Nathan Hill écrit le visage de l’Amérique
Au fond, il pourrait être un auteur de best-sellers parmi d’autres. On le rencontre chez son éditeur à Paris et Nathan Hill est parfait, souriant, poli, très pro. Son premier roman, Les Fantômes du vieux pays (Gallimard 2017) a été un succès et le nouveau le sera sans doute aussi.
Bien-être pourrait être présenté comme une simple histoire d’amour : Elizabeth et Jack se sont rencontré·es au moment de leurs études à Chicago, il et elle vivaient dans un quartier ouvrier en voie de gentrification. Vingt ans plus tard, l’endroit est définitivement bobo, Elizabeth et Jack sont toujours ensemble et projettent de s’installer dans une banlieue verte. Nathan Hill raconte avoir écrit le premier chapitre – Jack et Elizabeth tombant amoureux·se – alors qu’il était lui-même étudiant.
Nos existences imaginées
Il l’a relu vingt-cinq ans plus tard et aujourd’hui il en sourit : “À 20 ans j’avais l’impression d’avoir écrit un texte hyper-romantique, et que ce couple était très romantique. À 40 ans, ayant été marié depuis, je me suis rendu compte qu’ils étaient surtout idiots et naïfs.” Aussi a-t-il poursuivi leur histoire, observant minutieusement l’évolution de leur relation. Car Elizabeth et Jack sont issu·es de milieux sociaux très différents, et si à leurs débuts il et elle étaient persuadé·es que l’amour triompherait de tout, Hill souligne les déterminismes qui les guident, creusent les incompréhensions et les contraignent à mille adaptations pour entretenir, à leurs propres yeux, l’image d’un couple parfait.
À travers son roman se lit une passionnante analyse critique de la société américaine, notamment avec l’histoire de la famille d’Elizabeth, millionnaires sûrs de leur bon droit et censés s’être enrichis à la sueur de leur front, en réalité grâce à des ancêtres escrocs.
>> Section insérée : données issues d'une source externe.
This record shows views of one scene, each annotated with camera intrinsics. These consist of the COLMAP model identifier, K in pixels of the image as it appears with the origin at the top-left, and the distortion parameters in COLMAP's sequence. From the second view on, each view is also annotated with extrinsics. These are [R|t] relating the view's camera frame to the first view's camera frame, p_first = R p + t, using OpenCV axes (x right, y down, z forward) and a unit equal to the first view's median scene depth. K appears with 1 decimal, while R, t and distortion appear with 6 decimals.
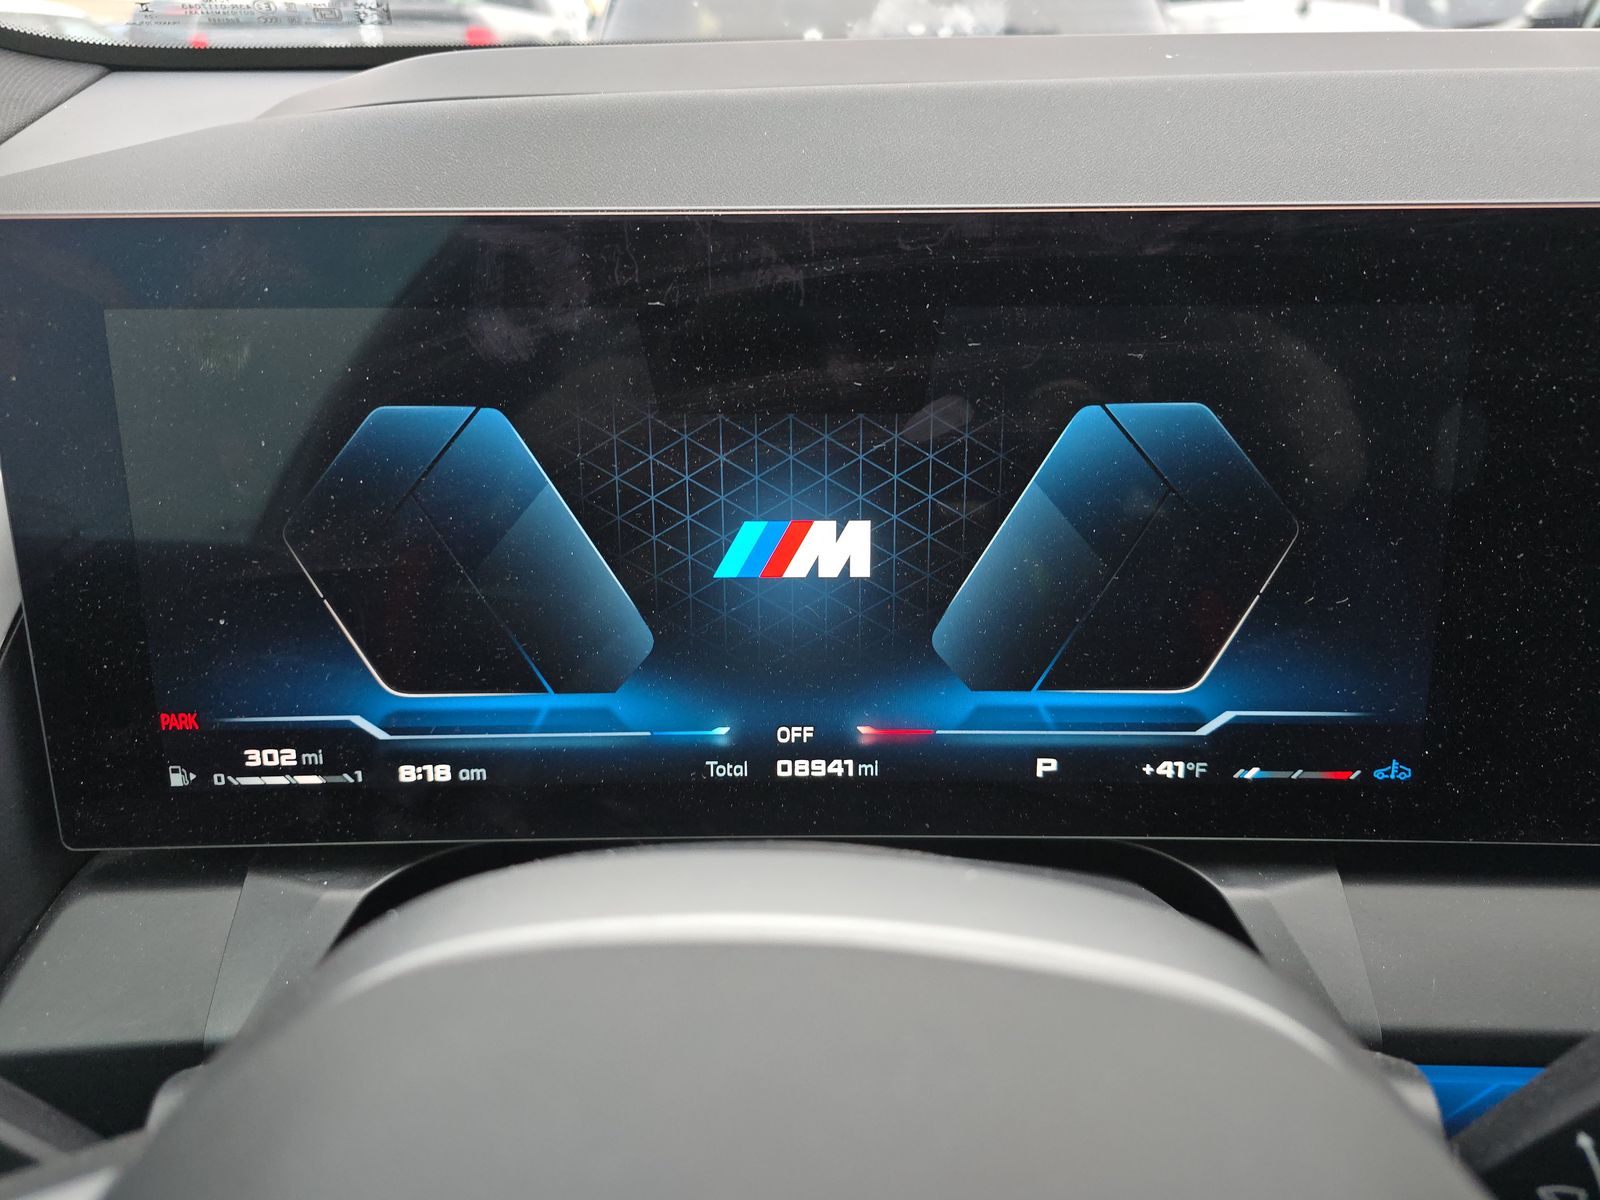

L’auteur retrace aussi, à travers l’histoire de Jack, le sort de la classe moyenne des provinces rurales et met en lumière les différents subterfuges utilisés pour entretenir le rêve américain. Au final, son roman montre qu’un couple, comme une nation, se construit sur des mythologies.
Mais, ce sont les mythologies d’aujourd’hui qui semblent l’ébranler. Nathan Hill rappelle avoir écrit ce livre durant la pandémie. “J’ai initialement voulu écrire sur l’amour, mais toutes sortes d’inquiétudes sont venues parasiter ce projet.” Il avoue être déstabilisé par le nombre d’Américain·es désormais séduit·es par des vérités parallèles. Ainsi le père de Jack, vieux monsieur qui ne s’informe que sur Facebook. Hasard du calendrier, le livre sort en France alors qu’au même moment les États-Unis sont en pleine campagne présidentielle, et qu’on voit s’affronter deux versions antagonistes de l’Amérique à travers le duel Kamala Harris/Donald Trump, un candidat républicain qui avait inventé le concept de “faits alternatifs” pour justifier ses mensonges quand il était président.
L’observatoire des histoires
Le roman de Nathan Hill se révèle d’autant plus éclairant pour comprendre ce contexte : sa construction même ressemble à l’état fragmenté de la société USA, sorte de puzzle parsemé de photos où le passé des deux protagonistes se dévoile dans le désordre. S’il en parle avec modestie, sans doute peut-on voir là une tentative de repenser l’art romanesque à l’Américaine. “Au début des années 1990, je me suis intéressé à la naissance d’Internet et j’étais dans un groupe d’artistes travaillant sur les liens hypertextes qui permettent de sauter d’une page à une autre, et donc d’une histoire à une autre. L’idée ici était de s’inspirer de ce principe.” Aussi ce roman est un agencement de faits collectifs et privés, de croisements entre histoire de l’art, histoire nationale et histoires familiales.
Né en 1975, l’auteur a grandi dans l’Iowa, comme Jack. Il est parfois question dans le livre de ce lointain lieu de l’enfance. Il en parle et soudain l’image de gamins faisant du vélo dans la rue et s’interpellant d’une maison à l’autre se glisse dans la conversation. Hill rappelle que le Midwest reste “encore à ce jour la région que l’on survole quand on va de New York à Los Angeles, une zone oubliée”.
Est-ce là qu’est né le regard qu’il porte sur l’évolution de son pays et qui lui a permis d’être l’écrivain qu’il est ? “Je me suis habitué à être loin du centre névralgique des choses, à observer avec distance les hiérarchies sociales, à être toujours en retrait. Et j’étais très solitaire quand j’étais enfant, c’est un excellent entraînement pour devenir un écrivain.” Quelques pages magnifiques du livre font surgir une prairie en flammes. Et Nathan Hill raconte qu’il a beaucoup pleuré en écrivant cette scène, mais, retranché derrière son sourire poli, il n’en dira pas plus.
Bien-être de Nathan Hill. Traduit de l’anglais (États-Unis) par Nathalie Bru (Gallimard), 688 p., 26 €. En librairie le 22 août 2024.